[[ RECORDS SUPPLIED open ]]
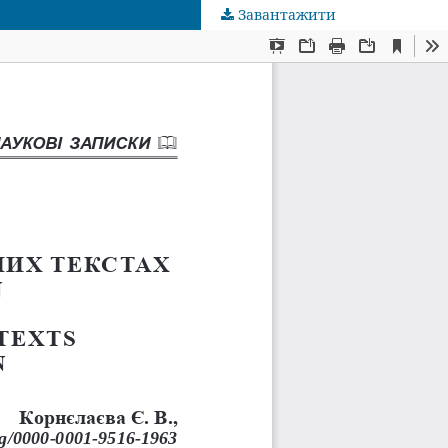
Завантажити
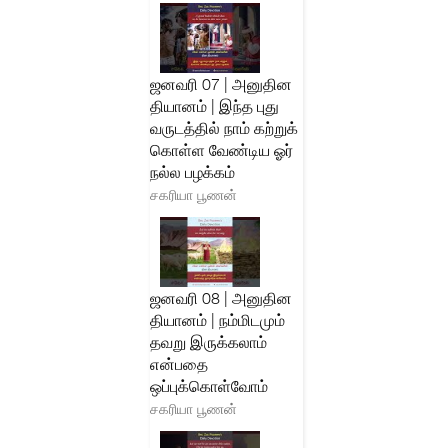
ஜனவரி 07 | அனுதின
தியானம் | இந்த புது
வருடத்தில் நாம் கற்றுக்
கொள்ள வேண்டிய ஓர்
நல்ல பழக்கம்
சகரியா பூணன்
ஜனவரி 08 | அனுதின
தியானம் | நம்மிடமும்
தவறு இருக்கலாம்
என்பதை
ஒப்புக்கொள்வோம்
சகரியா பூணன்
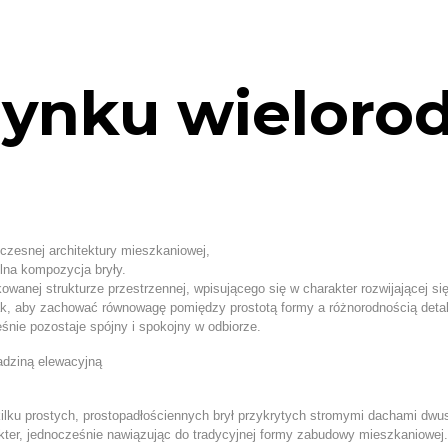
dynku wieloro
czesnej architektury mieszkaniowej,
elna kompozycja bryły.
wanej strukturze przestrzennej, wpisującego się w charakter rozwijającej si
k, aby zachować równowagę pomiędzy prostotą formy a różnorodnością detal
śnie pozostaje spójny i spokojny w odbiorze.
kilku prostych, prostopadłościennych brył przykrytych stromymi dachami dw
kter, jednocześnie nawiązując do tradycyjnej formy zabudowy mieszkaniowej.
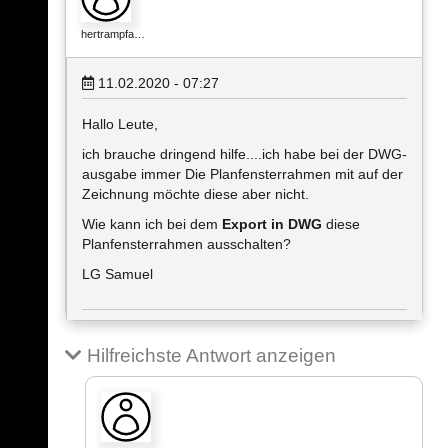
hertrampfa…
11.02.2020 - 07:27
Hallo Leute,
ich brauche dringend hilfe....ich habe bei der DWG-
ausgabe immer Die Planfensterrahmen mit auf der
Zeichnung möchte diese aber nicht.
Wie kann ich bei dem
Export in DWG
diese
Planfensterrahmen ausschalten?
LG Samuel
Hilfreichste Antwort anzeigen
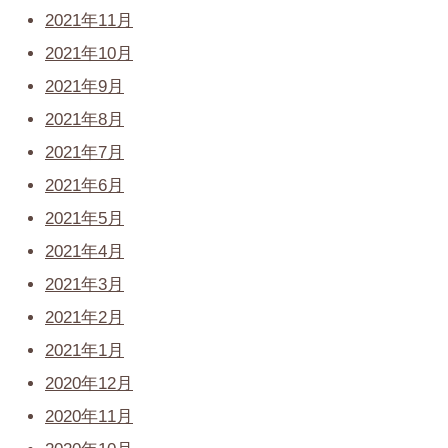
2021年11月
2021年10月
2021年9月
2021年8月
2021年7月
2021年6月
2021年5月
2021年4月
2021年3月
2021年2月
2021年1月
2020年12月
2020年11月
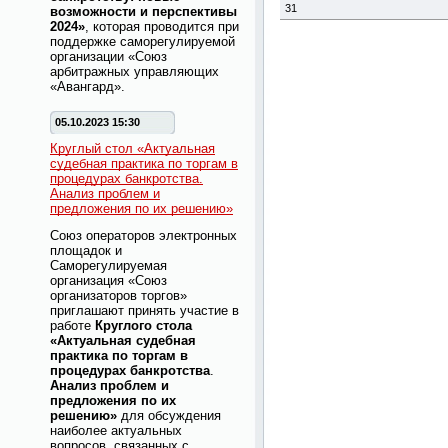
31
возможности и перспективы
2024»
, которая проводится при
поддержке саморегулируемой
организации «Союз
арбитражных управляющих
«Авангард».
05.10.2023 15:30
Круглый стол «Актуальная
судебная практика по торгам в
процедурах банкротства.
Анализ проблем и
предложения по их решению»
Союз операторов электронных
площадок и
Саморегулируемая
организация «Союз
организаторов торгов»
приглашают принять участие в
работе
Круглого стола
«Актуальная судебная
практика по торгам в
процедурах банкротства
.
Анализ проблем и
предложения по их
решению»
для обсуждения
наиболее актуальных
вопросов, связанных с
[[ RECORDS SUPPLIED closed ]]
• **EXERCISE DESCRIPTION**:
Quote all of the lines above verbatim, leaving the pictures out of your answer.

• **EXPECTED ANSWER**:
Завантажити
ஜனவரி 07 | அனுதின
தியானம் | இந்த புது
வருடத்தில் நாம் கற்றுக்
கொள்ள வேண்டிய ஓர்
நல்ல பழக்கம்
சகரியா பூணன்
ஜனவரி 08 | அனுதின
தியானம் | நம்மிடமும்
தவறு இருக்கலாம்
என்பதை
ஒப்புக்கொள்வோம்
சகரியா பூணன்
dynku wieloro
czesnej architektury mieszkaniowej,
elna kompozycja bryły.
wanej strukturze przestrzennej, wpisującego się w charakter rozwijającej si
k, aby zachować równowagę pomiędzy prostotą formy a różnorodnością detal
śnie pozostaje spójny i spokojny w odbiorze.
kilku prostych, prostopadłościennych brył przykrytych stromymi dachami dw
kter, jednocześnie nawiązując do tradycyjnej formy zabudowy mieszkaniowej.
hertrampfa…
11.02.2020 - 07:27
Hallo Leute,
ich brauche dringend hilfe....ich habe bei der DWG-
ausgabe immer Die Planfensterrahmen mit auf der
Zeichnung möchte diese aber nicht.
Wie kann ich bei dem
Export in DWG
diese
Planfensterrahmen ausschalten?
LG Samuel
Hilfreichste Antwort anzeigen
2021年11月
2021年10月
2021年9月
2021年8月
2021年7月
2021年6月
2021年5月
2021年4月
2021年3月
2021年2月
2021年1月
2020年12月
2020年11月
31
возможности и перспективы
2024»
, которая проводится при
поддержке саморегулируемой
организации «Союз
арбитражных управляющих
«Авангард».
05.10.2023 15:30
Круглый стол «Актуальная
судебная практика по торгам в
процедурах банкротства.
Анализ проблем и
предложения по их решению»
Союз операторов электронных
площадок и
Саморегулируемая
организация «Союз
организаторов торгов»
приглашают принять участие в
работе
Круглого стола
«Актуальная судебная
практика по торгам в
процедурах банкротства
.
Анализ проблем и
предложения по их
решению»
для обсуждения
наиболее актуальных
вопросов, связанных с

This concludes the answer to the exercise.